• [THE PROBLEM] Your answer must be a single number: how many lines in the records include the word "down".

• [Records drawn from a dataset]
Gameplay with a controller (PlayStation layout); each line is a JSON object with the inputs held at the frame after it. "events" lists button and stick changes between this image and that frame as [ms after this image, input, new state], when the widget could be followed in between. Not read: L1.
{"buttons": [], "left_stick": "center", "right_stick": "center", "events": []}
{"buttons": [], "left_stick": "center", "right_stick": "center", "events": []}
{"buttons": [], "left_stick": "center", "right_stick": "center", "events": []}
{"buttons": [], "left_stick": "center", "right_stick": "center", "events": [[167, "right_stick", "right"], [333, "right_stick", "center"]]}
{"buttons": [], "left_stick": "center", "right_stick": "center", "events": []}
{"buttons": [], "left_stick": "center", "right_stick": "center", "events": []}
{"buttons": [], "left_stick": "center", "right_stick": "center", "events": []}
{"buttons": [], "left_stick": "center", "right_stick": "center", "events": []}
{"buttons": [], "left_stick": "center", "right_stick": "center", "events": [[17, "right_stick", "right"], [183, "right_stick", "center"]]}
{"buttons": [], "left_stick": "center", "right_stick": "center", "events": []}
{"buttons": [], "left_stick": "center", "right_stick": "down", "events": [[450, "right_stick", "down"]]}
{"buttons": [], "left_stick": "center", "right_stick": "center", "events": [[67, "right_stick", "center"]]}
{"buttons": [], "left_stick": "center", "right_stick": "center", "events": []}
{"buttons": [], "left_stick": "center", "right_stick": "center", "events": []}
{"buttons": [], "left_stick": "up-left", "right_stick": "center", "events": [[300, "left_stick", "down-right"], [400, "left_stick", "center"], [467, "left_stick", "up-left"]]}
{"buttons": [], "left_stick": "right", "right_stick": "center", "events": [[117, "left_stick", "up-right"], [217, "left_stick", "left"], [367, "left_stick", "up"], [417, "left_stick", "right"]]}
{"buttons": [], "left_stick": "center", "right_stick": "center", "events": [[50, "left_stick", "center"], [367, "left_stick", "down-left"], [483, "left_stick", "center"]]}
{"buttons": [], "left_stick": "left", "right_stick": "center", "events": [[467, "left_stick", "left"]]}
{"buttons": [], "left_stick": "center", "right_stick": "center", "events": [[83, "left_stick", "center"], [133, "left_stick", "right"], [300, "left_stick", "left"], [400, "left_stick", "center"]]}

• [RESPONSE TO THIS TASK] 3